* **Data segment**
---

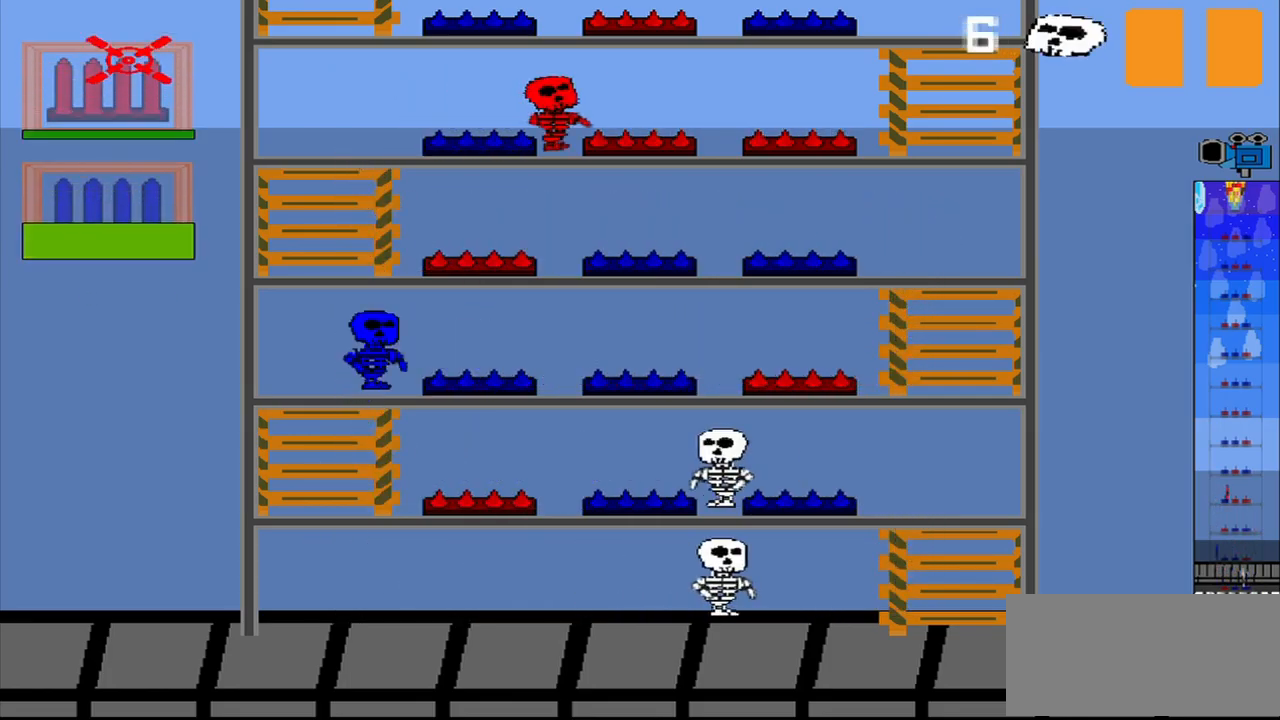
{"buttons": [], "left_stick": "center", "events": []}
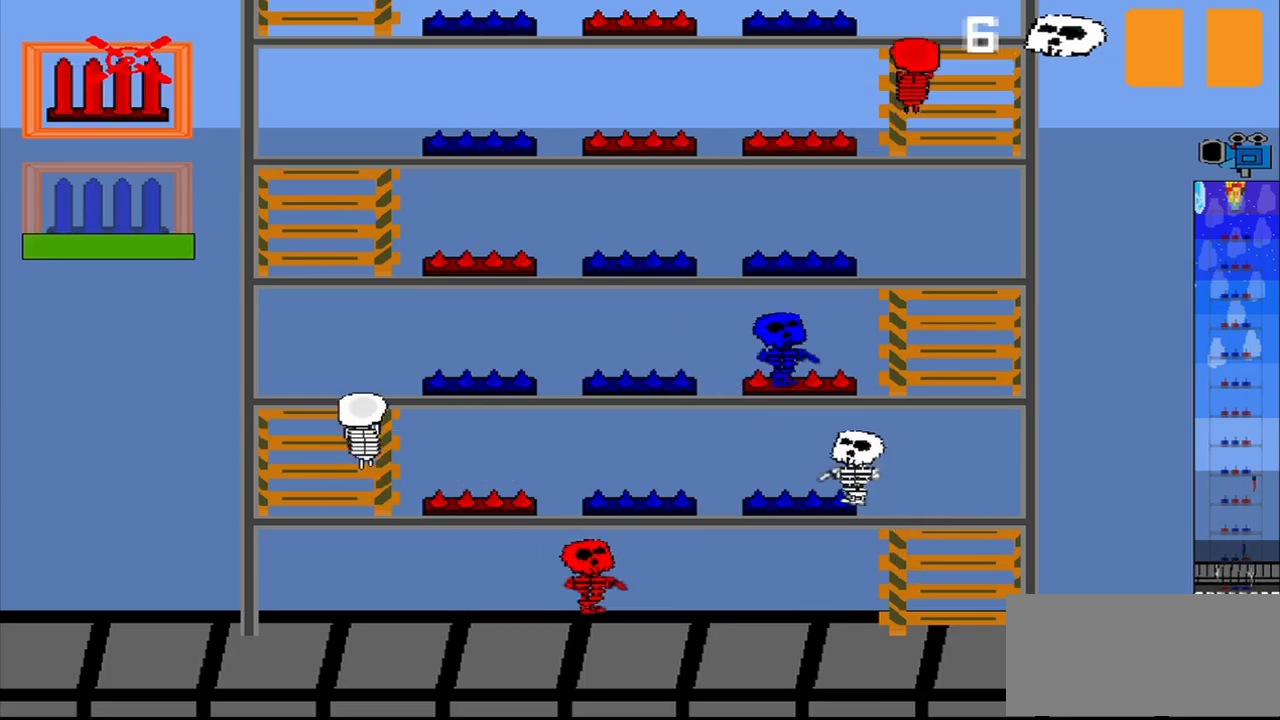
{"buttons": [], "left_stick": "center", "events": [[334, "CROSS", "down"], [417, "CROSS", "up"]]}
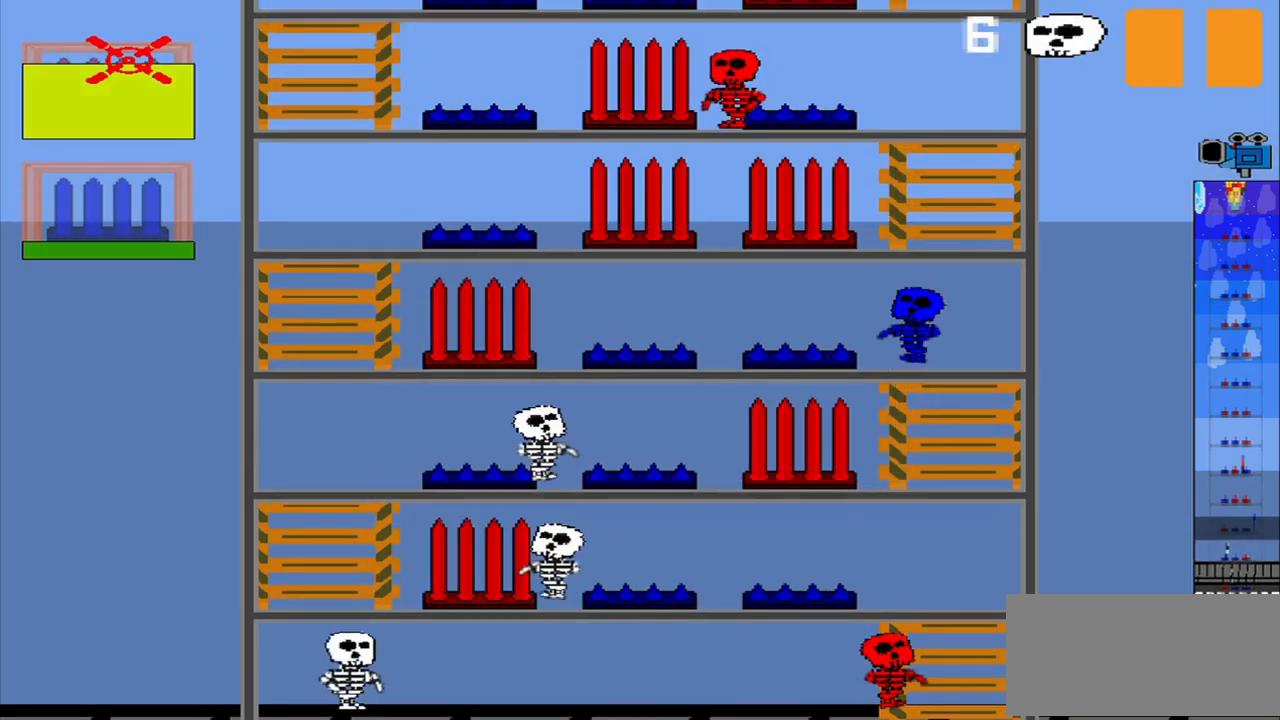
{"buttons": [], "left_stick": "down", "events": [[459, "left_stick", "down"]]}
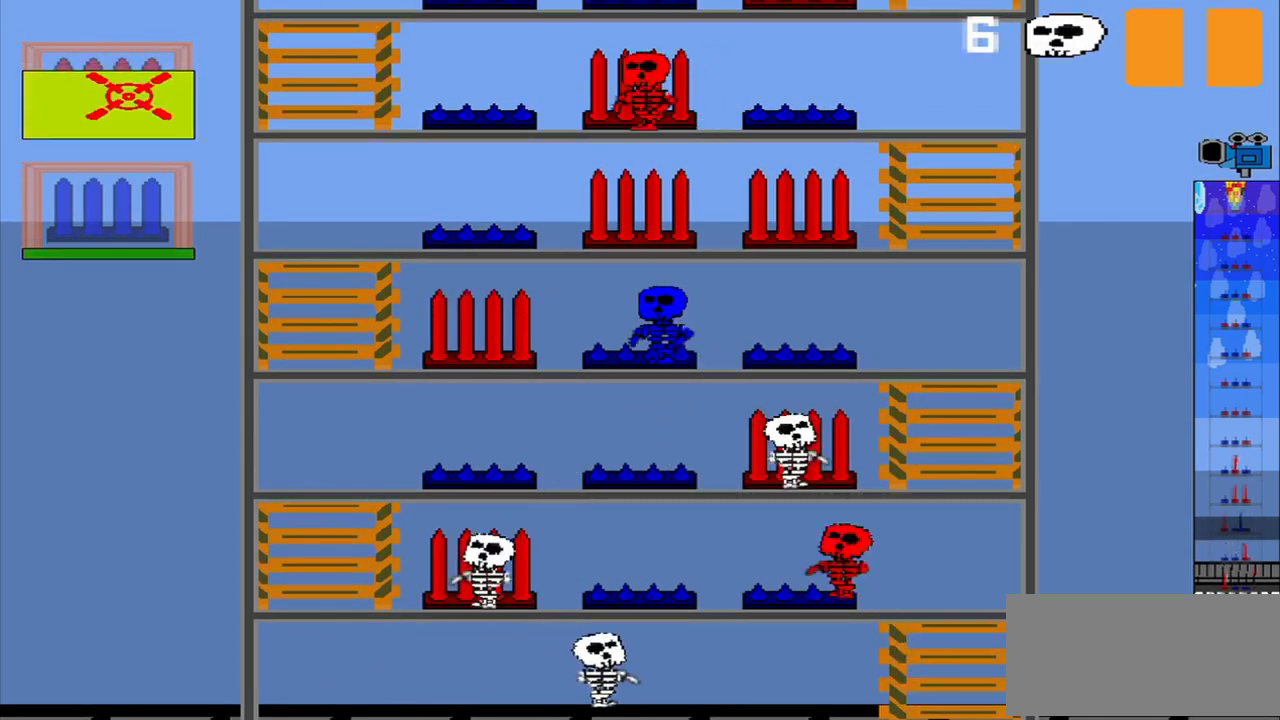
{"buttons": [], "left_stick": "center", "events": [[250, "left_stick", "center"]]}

---

* **Exercise requirements**
A faithful copy of the data above is wanted, with every image left out.

* **Reply**
{"buttons": [], "left_stick": "center", "events": []}
{"buttons": [], "left_stick": "center", "events": [[334, "CROSS", "down"], [417, "CROSS", "up"]]}
{"buttons": [], "left_stick": "down", "events": [[459, "left_stick", "down"]]}
{"buttons": [], "left_stick": "center", "events": [[250, "left_stick", "center"]]}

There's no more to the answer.